+++ PROVIDED RECORDS +++
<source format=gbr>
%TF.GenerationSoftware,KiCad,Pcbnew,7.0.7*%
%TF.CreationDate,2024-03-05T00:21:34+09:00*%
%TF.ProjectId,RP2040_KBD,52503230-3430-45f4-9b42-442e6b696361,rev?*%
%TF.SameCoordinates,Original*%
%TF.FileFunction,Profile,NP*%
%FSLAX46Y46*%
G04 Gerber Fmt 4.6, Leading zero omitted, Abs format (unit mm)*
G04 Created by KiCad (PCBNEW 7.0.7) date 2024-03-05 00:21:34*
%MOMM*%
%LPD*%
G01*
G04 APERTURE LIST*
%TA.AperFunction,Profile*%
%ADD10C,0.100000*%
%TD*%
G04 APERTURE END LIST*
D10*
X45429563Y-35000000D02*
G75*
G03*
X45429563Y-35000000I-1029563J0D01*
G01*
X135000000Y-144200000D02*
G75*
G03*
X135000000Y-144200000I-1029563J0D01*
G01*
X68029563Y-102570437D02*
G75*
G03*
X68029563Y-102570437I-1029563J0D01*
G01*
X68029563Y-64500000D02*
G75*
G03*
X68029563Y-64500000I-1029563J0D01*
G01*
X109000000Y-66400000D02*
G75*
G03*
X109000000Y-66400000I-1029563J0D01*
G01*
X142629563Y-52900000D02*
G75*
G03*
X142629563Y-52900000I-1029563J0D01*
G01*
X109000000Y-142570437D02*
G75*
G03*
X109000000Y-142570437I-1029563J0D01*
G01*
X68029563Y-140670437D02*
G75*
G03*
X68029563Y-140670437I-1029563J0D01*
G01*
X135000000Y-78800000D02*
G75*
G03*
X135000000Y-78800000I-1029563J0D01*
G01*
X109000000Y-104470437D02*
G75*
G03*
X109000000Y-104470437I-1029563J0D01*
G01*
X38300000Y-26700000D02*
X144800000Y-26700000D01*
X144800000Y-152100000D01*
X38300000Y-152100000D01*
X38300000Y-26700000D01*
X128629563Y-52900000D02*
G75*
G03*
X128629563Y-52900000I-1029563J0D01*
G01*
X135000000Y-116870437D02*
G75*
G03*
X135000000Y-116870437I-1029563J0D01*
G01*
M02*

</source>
+++
+++ PROVIDED RECORDS +++
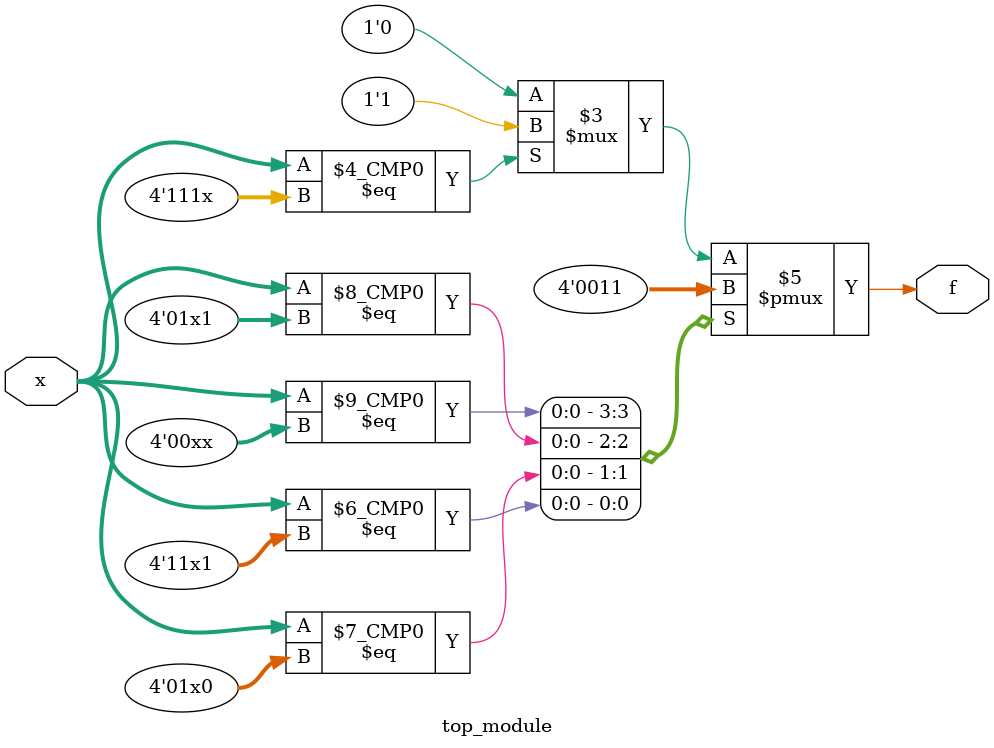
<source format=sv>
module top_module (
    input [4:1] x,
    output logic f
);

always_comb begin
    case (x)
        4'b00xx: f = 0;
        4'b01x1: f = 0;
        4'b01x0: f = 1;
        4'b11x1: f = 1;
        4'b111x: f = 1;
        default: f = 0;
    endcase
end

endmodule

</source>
+++
*WHAT YOU HAVE TO DO*
In the data above, which lines include "Profile"? Return those lines.

*TASK ANSWER*
%TF.FileFunction,Profile,NP*%
%TA.AperFunction,Profile*%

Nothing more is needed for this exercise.